標準的なトリーの政策を支持する政治的理由
ちょっと想像してみてください、私たちが、経済と課税基盤が繁栄している、十分に資金があり基盤のある英国国家に住んでいたとします。 6517>
- 新しい保守党の国会議員たちは、既存のトーリー党と議会グループの階層と比較して、政治的影響力はほとんどないだろう。 Erskine Mayの複雑なやり方に慣れていない彼らは、最初の2年間はウェストミンスターでのやり方を覚えるだけで精一杯だろう。 そして、「マージナル」な議員として、彼らのコモンズでのキャリアは短くなり、政策決定への影響力も小さくなることが予想される – 彼らの選挙区での立場を「看護」することに多くの時間を割かなければならないからである。 後に議席を維持する可能性が低くなれば、トーリーの権力政治の「現実路線」によって、その影響力はさらに削がれることになる。
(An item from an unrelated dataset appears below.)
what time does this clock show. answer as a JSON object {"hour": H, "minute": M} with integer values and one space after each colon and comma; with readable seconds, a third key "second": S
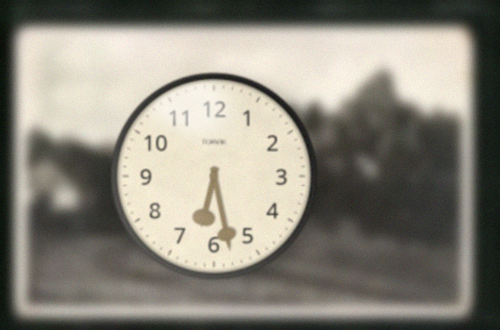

- ジョンソンは今、ブレグジット「過激派」の現在の内閣を再編成するための自由裁量をほとんど持っていない。 リークによれば、彼は英国の「離脱」期限である1月31日まで持ちこたえるために、即座にいくつかの変更を加えるだろうとのことだ。 そして2020年2月に「任務完了」を宣言し、(絶望的な)EU離脱省を廃止する(ほとんどの権限を、本来あるべき内閣府に移す)だろう。 Sunday Times紙によれば、国際開発省を外務省に統合する可能性もある(以前はうまくいかなかったが)。 また、国際貿易省をビジネス省に吸収する可能性もある(これもうまくいかないことが証明されている)。 もしかしたら、(機能不全に陥った)内務省から移民局を取り上げ、新たな単一省庁に任せるかもしれない。 これらの計画すべてにおいて、支配的な方向性は、Brexitによる損失を補うために英国が新しい市場を切実に必要とする貿易界への外向きであり、英国の生活条件の平等化への内向きではないことに注意されたい。 2012年の党内マニフェスト「ブリタニア・アンチェインド」の考え方は健在で、現内閣のほとんどが過激な反国家主義思想の強固な信奉者である。 2月中旬以降、その地位に安住することができる閣僚たちは、自部門の中で男爵となり、ナンバー10の限られたレーダーの下で自由にアジェンダを追求することができるようになる。 ジョンソンの選挙前の策略によって保守党内のかつての残留派が追い出されるか、リベラルなトーリーの声を完全に横取りする「沈黙の螺旋」に巻き込まれているため、民営化推進政策を強化する右派の任務はかつてなく容易になっている。 彼らはまた、地元での長い苦闘の結果、単純化されたイデオロギーに先鋭化された議員を多く抱える新世代のトーリー議員たちから大きな支持を得ることができるだろう。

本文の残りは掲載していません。